* _INFORMATION PROVIDED_:
/---
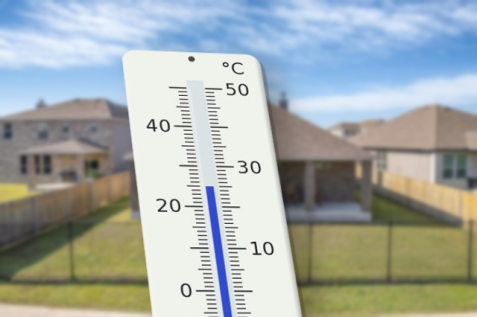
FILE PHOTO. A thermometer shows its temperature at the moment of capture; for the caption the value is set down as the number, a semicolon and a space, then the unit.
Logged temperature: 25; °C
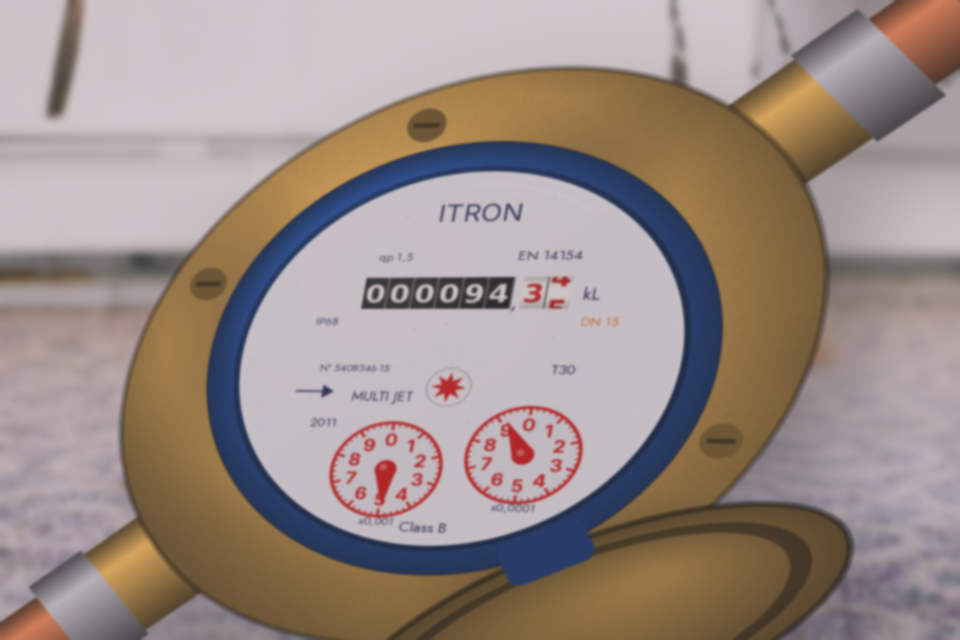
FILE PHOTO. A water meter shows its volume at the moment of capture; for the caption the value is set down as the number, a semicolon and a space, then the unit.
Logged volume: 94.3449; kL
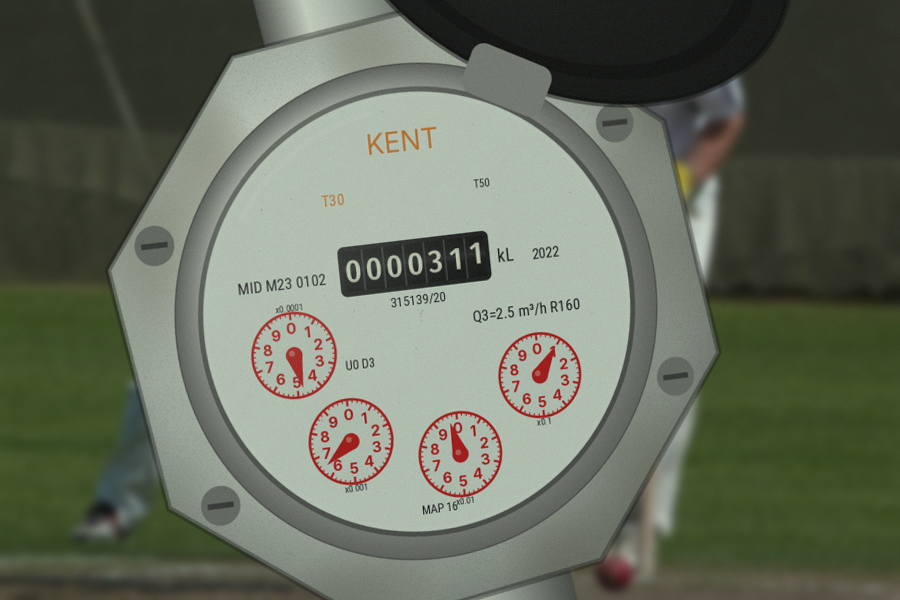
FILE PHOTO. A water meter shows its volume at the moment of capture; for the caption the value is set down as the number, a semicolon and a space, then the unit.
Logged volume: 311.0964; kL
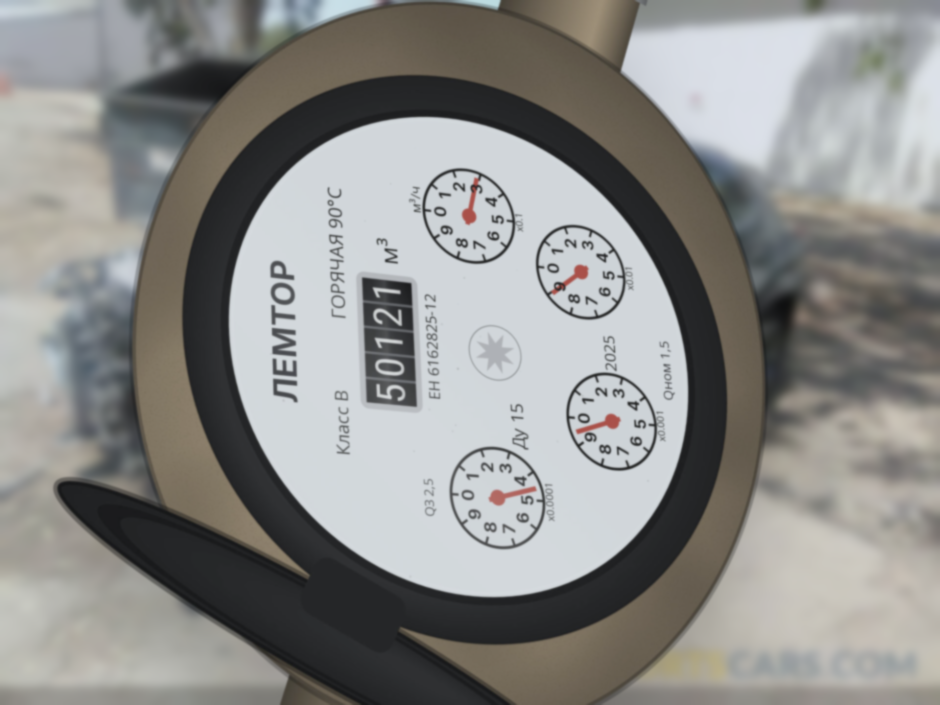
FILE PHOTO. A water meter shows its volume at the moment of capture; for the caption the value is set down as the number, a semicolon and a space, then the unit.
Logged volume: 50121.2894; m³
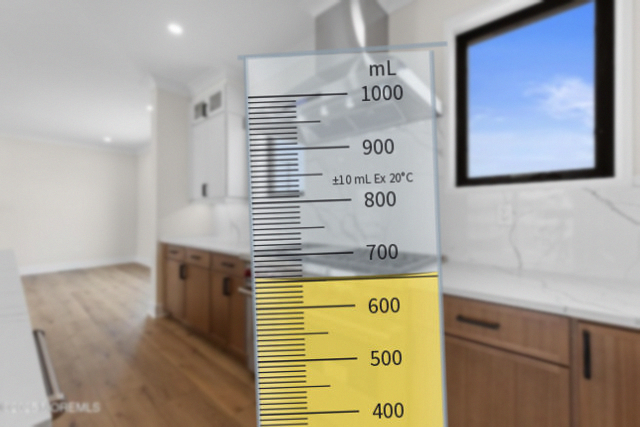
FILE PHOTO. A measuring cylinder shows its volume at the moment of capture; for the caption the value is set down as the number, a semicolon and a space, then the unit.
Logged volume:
\---
* _GOAL OF THE EXERCISE_: Print the items from their first line through the line that contains "Logged volume: 50121.2894; m³", including that line, and leave out the pictures.

* _EXERCISE SOLUTION_:
FILE PHOTO. A thermometer shows its temperature at the moment of capture; for the caption the value is set down as the number, a semicolon and a space, then the unit.
Logged temperature: 25; °C
FILE PHOTO. A water meter shows its volume at the moment of capture; for the caption the value is set down as the number, a semicolon and a space, then the unit.
Logged volume: 94.3449; kL
FILE PHOTO. A water meter shows its volume at the moment of capture; for the caption the value is set down as the number, a semicolon and a space, then the unit.
Logged volume: 311.0964; kL
FILE PHOTO. A water meter shows its volume at the moment of capture; for the caption the value is set down as the number, a semicolon and a space, then the unit.
Logged volume: 50121.2894; m³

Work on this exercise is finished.